Chevron Link Book Article Post

Between Worlds

Home…what a loaded word. I typically dislike it, well, sometimes hate it. I remember during my years of living in Bangkok, the artist Michael Búble came out with a song titled Home. Each time I heard it tears would stream down my cheeks. I was so far away from any home I knew and if I was honest with myself I didn’t really feel like I had a home. We had moved around so much and everything we ever lived in was always rented. Each time we moved to a new house that we would watch for someone while they were on furlough in the States I only got to pack my stuff animals and only the clothes that fit for the next school year. 

I can’t say that all that moving was bad. I had lived in so many different and cool houses, especially when my parents were teachers in Bogota, Colombia. One year we lived in a what to a 5th grader seemed like the biggest house in the world. It was super long and each room had a full wall murals of a beautiful nature scene. I got to sleep in a room of pin forests that surrounded a small mountain lake. The kitchen in this house was decorated with everything Coca Cola. Even the phone was a coke bottle. I loved to show off the house when friends came over. I also remembered the large indoor garden right in the middle of the house. I used to sit near it to do my homework in the afternoons; that was because our electricity was regularly turned off during the evenings. I did as much as I could by the sky light before I had to finish the rest of my homework by candlelight. 

Still we only lived in that house for less than a year and we continued to jump year to year to different apartments or houses. It was only till we moved to Ecuador that we actually stayed in the same apartment for most of my parents 11 years in Quito. That apartment I would considered the closest I came to what people typically call “home,” but it was still my home during my high school and college years.

Now thinking about the States, we truly never stayed anywhere for a long time. Life seemed to exist on the road, a hotel or a gracious family’s spare bedroom, but there was one house that was key to our consistency in our travels. We had a very kind lady keep our mail for us and let us use her house as our permeant address during all our travels. She was our constant we could count on.

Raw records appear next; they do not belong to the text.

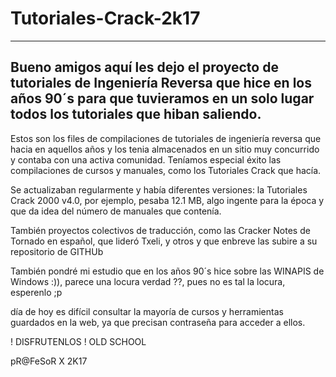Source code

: # Tutoriales-Crack-2k17
-----------------------------------------------------
Bueno amigos aquí les dejo  el proyecto de tutoriales de Ingeniería Reversa que hice en los años 90´s para que tuvieramos en un solo lugar todos los tutoriales que hiban saliendo.
----------------------------------------------------
Estos son los files de compilaciones de tutoriales de ingeniería reversa que hacia en aquellos años  y los tenia almacenados en un sitio muy concurrido y contaba con una activa comunidad. Teníamos especial éxito las compilaciones de cursos y manuales, como los Tutoriales Crack que hacía. 

Se actualizaban regularmente y había diferentes versiones: la Tutoriales Crack 2000 v4.0, por ejemplo, pesaba 12.1 MB, algo ingente para la época y que da idea del número de manuales que contenía. 

También proyectos colectivos de traducción, como las Cracker Notes de Tornado en español, que lideró Txeli, y otros y que enbreve las subire a su repositorio de GITHUb

También pondré  mi estudio que en los años 90´s hice sobre las WINAPIS de Windows :)), parece una locura verdad ??, pues no es tal la locura, esperenlo  ;p

 día de hoy es difícil consultar la mayoría de cursos y herramientas guardados en la web, ya que precisan contraseña para acceder a ellos. 
 
 ! DISFRUTENLOS !   OLD SCHOOL
 
 pR@FeSoR X  2K17
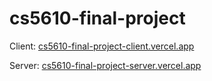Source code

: # cs5610-final-project

Client: [cs5610-final-project-client.vercel.app](https:\\cs5610-final-project-client.vercel.app)

Server: [cs5610-final-project-server.vercel.app](https:\\cs5610-final-project-server.vercel.app)
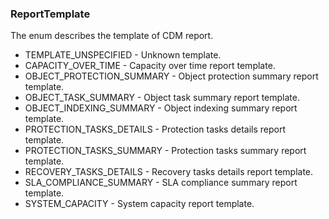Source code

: ### ReportTemplate
The enum describes the template of CDM report.

- TEMPLATE_UNSPECIFIED - Unknown template.
- CAPACITY_OVER_TIME - Capacity over time report template.
- OBJECT_PROTECTION_SUMMARY - Object protection summary report template.
- OBJECT_TASK_SUMMARY - Object task summary report template.
- OBJECT_INDEXING_SUMMARY - Object indexing summary report template.
- PROTECTION_TASKS_DETAILS - Protection tasks details report template.
- PROTECTION_TASKS_SUMMARY - Protection tasks summary report template.
- RECOVERY_TASKS_DETAILS - Recovery tasks details report template.
- SLA_COMPLIANCE_SUMMARY - SLA compliance summary report template.
- SYSTEM_CAPACITY - System capacity report template.
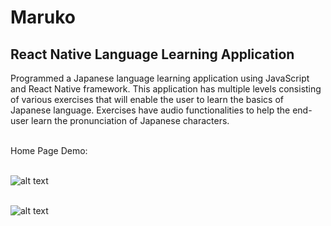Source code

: # Maruko
## React Native Language Learning Application

Programmed a Japanese language learning application using JavaScript and React Native framework. This application has multiple levels consisting of various exercises that will enable the user to learn the basics of Japanese language. Exercises have audio functionalities to help the end-user learn the pronunciation of Japanese characters.  

</BR>Home Page Demo:


</BR>![alt text](https://i.ibb.co/tqsVs7y/Language-Learning-App.png) 


</BR>![alt text](https://i.ibb.co/jTSdmb5/App4.png)

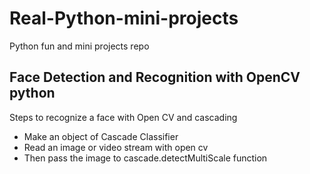 # Real-Python-mini-projects
Python fun and mini projects repo

<h2> Face Detection and Recognition with OpenCV python </h2>
<p> Steps to recognize a face with Open CV and cascading </p>
<ul>
  <li> Make an object of Cascade Classifier </li>
  <li> Read an image or video stream with open cv </li>
  <li> Then pass the image to cascade.detectMultiScale function </li>
 </ul>
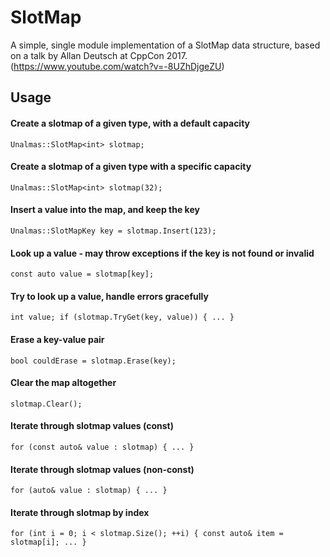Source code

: # SlotMap

A simple, single module implementation of a SlotMap data structure, based on a talk by Allan Deutsch at CppCon 2017. (https://www.youtube.com/watch?v=-8UZhDjgeZU)

## Usage

#### Create a slotmap of a given type, with a default capacity

`Unalmas::SlotMap<int> slotmap;`

#### Create a slotmap of a given type with a specific capacity

`Unalmas::SlotMap<int> slotmap(32);`

#### Insert a value into the map, and keep the key

`Unalmas::SlotMapKey key = slotmap.Insert(123);`

#### Look up a value - may throw exceptions if the key is not found or invalid

`const auto value = slotmap[key];`

#### Try to look up a value, handle errors gracefully

`int value;
if (slotmap.TryGet(key, value)) { ... }`

#### Erase a key-value pair
`bool couldErase = slotmap.Erase(key);`

#### Clear the map altogether
`slotmap.Clear();`

#### Iterate through slotmap values (const)
`for (const auto& value : slotmap) { ... }`

#### Iterate through slotmap values (non-const)
`for (auto& value : slotmap) { ... }`

#### Iterate through slotmap by index
`for (int i = 0; i < slotmap.Size(); ++i)
{
    const auto& item = slotmap[i];
    ...
}`

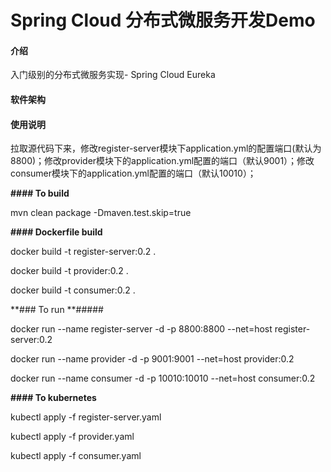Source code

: # Spring Cloud 分布式微服务开发Demo

#### 介绍
入门级别的分布式微服务实现- Spring Cloud Eureka

#### 软件架构
#### 使用说明

拉取源代码下来，修改register-server模块下application.yml的配置端口(默认为8800)；修改provider模块下的application.yml配置的端口（默认9001）；修改consumer模块下的application.yml配置的端口（默认10010）；


**#### To build** 

mvn clean package -Dmaven.test.skip=true

 **#### Dockerfile build** 

docker build -t register-server:0.2 .

docker build -t provider:0.2 .

docker build -t consumer:0.2 .

 **### To run **#####
 
docker run --name register-server -d -p 8800:8800 --net=host register-server:0.2

docker run --name provider -d -p 9001:9001 --net=host provider:0.2

docker run --name consumer -d -p 10010:10010 --net=host consumer:0.2


**#### To kubernetes** 

kubectl apply -f register-server.yaml

kubectl apply -f provider.yaml

kubectl apply -f consumer.yaml
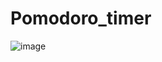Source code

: # Pomodoro_timer

![image](https://user-images.githubusercontent.com/48654473/116234177-8b402a00-a75c-11eb-92dc-42593b631a7e.png)
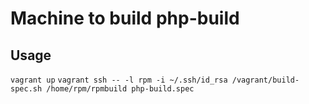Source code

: Machine to build php-build
========


Usage
-------
`vagrant up`
`vagrant ssh -- -l rpm -i ~/.ssh/id_rsa /vagrant/build-spec.sh /home/rpm/rpmbuild php-build.spec`
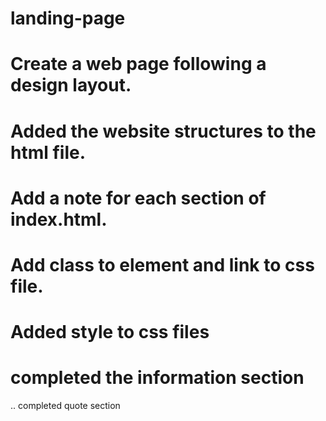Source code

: # landing-page 

# Create a web page following a design layout.
# Added the website structures to the html file.
# Add a note for each section of index.html.
# Add class to element and link to css file.
# Added style to css files
# completed the information section
.. completed quote section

I called her Neek just like her nephews and nieces. My first summer job was living with her and learning how to drive to and from the daycare. I even moved back in with her after my assignment in Thailand was over. Surprisingly, she still lives in that same house in Central Florida. I am very grateful for that consistency. I still consider that to be our second “home.”

Home…I cringe at the sound that that word. Even now I have finally stayed put in two places longer than two years which seems to be a miracle for me. I know the old quote is “Home is where the Heart is”, but what if my heart is split. What if I left a little of it in Southeast Asia, a little in South America, a little in North Carolina and a little in Florida. Will my heart ever be satisfied? I sit here in NW Arkansas thinking that I don’t completely belong here. I do love it here. This has been the first time I haven’t tried to find a new state to move when the two year mark hit. Now if the opportunity for us to move opened up, I would be the first to say yes. I thrive on the unknown. I am a challenger that wants to be pushed to a new level, but the challenge that I find is hard to overcome is the culture I live in now. I don’t relate. I don’t want the biggest house on the block. I don’t want the newest car, unless it has 4 wheel drive and can go off road. I don’t want the American dream.

So how do I survive in the American dream society and not be sucked into the phrase “keeping up with the joneses.” My calling needs to be bigger than me. I am not saying having the American dream is all bad. It only turns unhealthy when the dream is all about me while putting God on the back-burner and not even asking him about what he wants for my life. 

I still can’t fit in here even when I try. My dreams are different from others and that is okay. Maybe my dream is to just be still and teaching my daughter that it is okay to be still. Maybe my dream is to build strong deep friendships with a few than social media comments and random text messages. Maybe my dream is help others fulfill their God driven dreams. My dream is not to have an “American Home”, but to make my house a home for strangers and foreigners who feel the same as me, a little lost between worlds.